EXERCISE DATA:
==================================================
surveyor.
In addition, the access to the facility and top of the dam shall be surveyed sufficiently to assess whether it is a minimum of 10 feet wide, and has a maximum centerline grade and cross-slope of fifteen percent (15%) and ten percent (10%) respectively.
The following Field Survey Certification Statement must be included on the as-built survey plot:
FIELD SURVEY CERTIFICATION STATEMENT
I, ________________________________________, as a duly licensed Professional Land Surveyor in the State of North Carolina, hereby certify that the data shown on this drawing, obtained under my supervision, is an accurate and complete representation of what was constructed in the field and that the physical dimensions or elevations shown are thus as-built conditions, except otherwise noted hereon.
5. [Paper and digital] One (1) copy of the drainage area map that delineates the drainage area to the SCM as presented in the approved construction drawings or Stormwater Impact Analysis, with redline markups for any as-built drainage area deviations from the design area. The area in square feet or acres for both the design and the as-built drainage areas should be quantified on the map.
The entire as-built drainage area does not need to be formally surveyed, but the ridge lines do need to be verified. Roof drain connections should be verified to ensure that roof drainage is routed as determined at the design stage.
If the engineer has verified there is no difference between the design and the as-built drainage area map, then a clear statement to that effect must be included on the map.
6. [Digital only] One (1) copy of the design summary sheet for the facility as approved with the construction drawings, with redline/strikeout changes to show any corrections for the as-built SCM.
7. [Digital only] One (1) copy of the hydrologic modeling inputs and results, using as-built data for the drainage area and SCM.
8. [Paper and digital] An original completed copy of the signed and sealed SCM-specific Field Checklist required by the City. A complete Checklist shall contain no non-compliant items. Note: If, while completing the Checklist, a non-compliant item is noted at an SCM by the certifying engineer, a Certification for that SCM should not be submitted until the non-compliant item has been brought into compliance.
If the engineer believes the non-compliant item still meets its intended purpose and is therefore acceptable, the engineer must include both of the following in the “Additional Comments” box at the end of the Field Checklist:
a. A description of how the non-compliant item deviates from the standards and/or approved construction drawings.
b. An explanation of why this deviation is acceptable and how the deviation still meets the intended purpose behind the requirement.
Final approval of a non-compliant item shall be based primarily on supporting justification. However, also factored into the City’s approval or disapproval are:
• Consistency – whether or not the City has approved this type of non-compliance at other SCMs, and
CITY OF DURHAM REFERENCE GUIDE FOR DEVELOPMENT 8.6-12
==================================================
PROBLEM TO SOLVE: Every record above must appear again in the answer, unchanged.

TASK RESULT:
surveyor.
In addition, the access to the facility and top of the dam shall be surveyed sufficiently to assess whether it is a minimum of 10 feet wide, and has a maximum centerline grade and cross-slope of fifteen percent (15%) and ten percent (10%) respectively.
The following Field Survey Certification Statement must be included on the as-built survey plot:
FIELD SURVEY CERTIFICATION STATEMENT
I, ________________________________________, as a duly licensed Professional Land Surveyor in the State of North Carolina, hereby certify that the data shown on this drawing, obtained under my supervision, is an accurate and complete representation of what was constructed in the field and that the physical dimensions or elevations shown are thus as-built conditions, except otherwise noted hereon.
5. [Paper and digital] One (1) copy of the drainage area map that delineates the drainage area to the SCM as presented in the approved construction drawings or Stormwater Impact Analysis, with redline markups for any as-built drainage area deviations from the design area. The area in square feet or acres for both the design and the as-built drainage areas should be quantified on the map.
The entire as-built drainage area does not need to be formally surveyed, but the ridge lines do need to be verified. Roof drain connections should be verified to ensure that roof drainage is routed as determined at the design stage.
If the engineer has verified there is no difference between the design and the as-built drainage area map, then a clear statement to that effect must be included on the map.
6. [Digital only] One (1) copy of the design summary sheet for the facility as approved with the construction drawings, with redline/strikeout changes to show any corrections for the as-built SCM.
7. [Digital only] One (1) copy of the hydrologic modeling inputs and results, using as-built data for the drainage area and SCM.
8. [Paper and digital] An original completed copy of the signed and sealed SCM-specific Field Checklist required by the City. A complete Checklist shall contain no non-compliant items. Note: If, while completing the Checklist, a non-compliant item is noted at an SCM by the certifying engineer, a Certification for that SCM should not be submitted until the non-compliant item has been brought into compliance.
If the engineer believes the non-compliant item still meets its intended purpose and is therefore acceptable, the engineer must include both of the following in the “Additional Comments” box at the end of the Field Checklist:
a. A description of how the non-compliant item deviates from the standards and/or approved construction drawings.
b. An explanation of why this deviation is acceptable and how the deviation still meets the intended purpose behind the requirement.
Final approval of a non-compliant item shall be based primarily on supporting justification. However, also factored into the City’s approval or disapproval are:
• Consistency – whether or not the City has approved this type of non-compliance at other SCMs, and
CITY OF DURHAM REFERENCE GUIDE FOR DEVELOPMENT 8.6-12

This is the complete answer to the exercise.